Cette réactivité aux besoins des pays nous a amenés à nous concentrer sans relâche sur l'innovation. En 2024, Gavi a salué l'introduction historique des vaccins contre le paludisme, car nous avons reconnu à quel point il était injuste que tant de pays, en particulier en Afrique, aient dû attendre si longtemps pour bénéficier d'une telle avancée. La même année, Gavi a également lancé une innovation financière, le First Response Fund, afin de fournir un financement d'urgence pour l'achat de vaccins contre la variole du singe, permettant ainsi de gagner un temps précieux qui aurait autrement été perdu à rechercher des fonds supplémentaires.

Aujourd'hui, Gavi consacre le même élan d'innovation au futur déploiement de vaccins contre la tuberculose, la maladie infectieuse la plus mortelle au monde. Elle fait également progresser une nouvelle initiative, l'Accélérateur africain de fabrication de vaccins, avec le soutien solide de l'Union européenne et d'autres donateurs, afin de soutenir les ambitions de l'Union africaine en matière de fabrication régionale à forte valeur ajoutée. Je prédis que les blocs économiques et politiques régionaux joueront un rôle beaucoup plus important et collaboreront davantage en tant que moteurs clés du multilatéralisme dans les années à venir.

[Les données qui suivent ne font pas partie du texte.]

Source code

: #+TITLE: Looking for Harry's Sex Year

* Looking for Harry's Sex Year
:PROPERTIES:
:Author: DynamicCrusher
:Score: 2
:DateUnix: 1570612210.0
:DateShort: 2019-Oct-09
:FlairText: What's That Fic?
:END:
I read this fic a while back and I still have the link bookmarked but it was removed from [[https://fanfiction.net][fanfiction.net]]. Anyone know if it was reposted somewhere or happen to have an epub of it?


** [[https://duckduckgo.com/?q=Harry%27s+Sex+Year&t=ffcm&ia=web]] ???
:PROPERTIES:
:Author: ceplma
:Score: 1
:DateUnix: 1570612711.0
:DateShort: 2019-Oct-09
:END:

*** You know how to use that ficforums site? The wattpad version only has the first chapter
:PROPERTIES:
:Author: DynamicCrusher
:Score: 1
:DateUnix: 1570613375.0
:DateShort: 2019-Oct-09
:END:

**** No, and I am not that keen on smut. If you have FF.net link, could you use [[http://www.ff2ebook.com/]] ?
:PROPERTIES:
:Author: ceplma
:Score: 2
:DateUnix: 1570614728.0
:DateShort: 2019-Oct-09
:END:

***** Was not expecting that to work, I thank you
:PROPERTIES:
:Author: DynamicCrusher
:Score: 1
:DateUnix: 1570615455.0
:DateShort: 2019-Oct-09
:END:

Toute coalition a besoin d'une gouvernance et d'un leadership solides. C'est pourquoi Nelson Mandela a été choisi comme premier président de Gavi. Mais veiller à ce que les intérêts de toutes les parties prenantes restent alignés n'est pas une tâche facile, et je n'ai pas manqué de le comprendre lorsque l'on m'a proposé ce poste en 2020. J'étais honoré, mais je n'ai pas pu m'empêcher de remarquer que le conseil d'administration de Gavi comptait 28 sièges, soit le même nombre d'États membres dont j'avais cherché à aligner les intérêts, lorsque j'étais président de la Commission européenne.

Tout au long de mon mandat à Gavi, j'ai été guidé par la sagesse intemporelle de Jean Monnet, l'un des principaux défenseurs de l'unité européenne après la guerre : « Rien n'est possible sans les hommes, mais rien ne dure sans les institutions. » Gavi est vraiment une institution unique. Non seulement il s'agit d'une alliance large et inclusive d'entités nationales et internationales, publiques et privées, mais c'est aussi une organisation internationale qui a réussi à éviter la paralysie et l'inertie, contrairement à certains grands organismes intergouvernementaux. Elle y est parvenue en se concentrant exclusivement sur la protection des enfants, même dans les zones de guerre où le seul répit dans les combats venait de la nécessité de vacciner les populations.

Les pays auront toujours des raisons d’être en désaccord, mais s'il y a bien une chose qui peut faire passer la cause de la paix avant les intérêts nationaux extrêmes ou l'idéologie, c'est la protection des enfants. Tout au long de ma vie, j'ai été au cœur de nombreux changements majeurs, de la révolution des œillets dans mon Portugal natal dans les années 1970 aux efforts visant à promouvoir la paix, la réconciliation et la démocratie en Europe (pour lesquels j'ai eu le grand honneur de recevoir le prix Nobel de la paix au nom de l'UE). Dans chaque cas, les changements historiques ont nécessité un catalyseur, ce qui est exactement le rôle que Gavi a joué dans la promotion de la santé publique.

Alors que nous entrons dans un monde plus multipolaire, j'invite chacun à reconnaître la nécessité de partenariats public-privé davantage axés sur la mission, à l'image de Gavi. Il n'existe tout simplement pas de meilleur moyen de relever les défis de notre époque.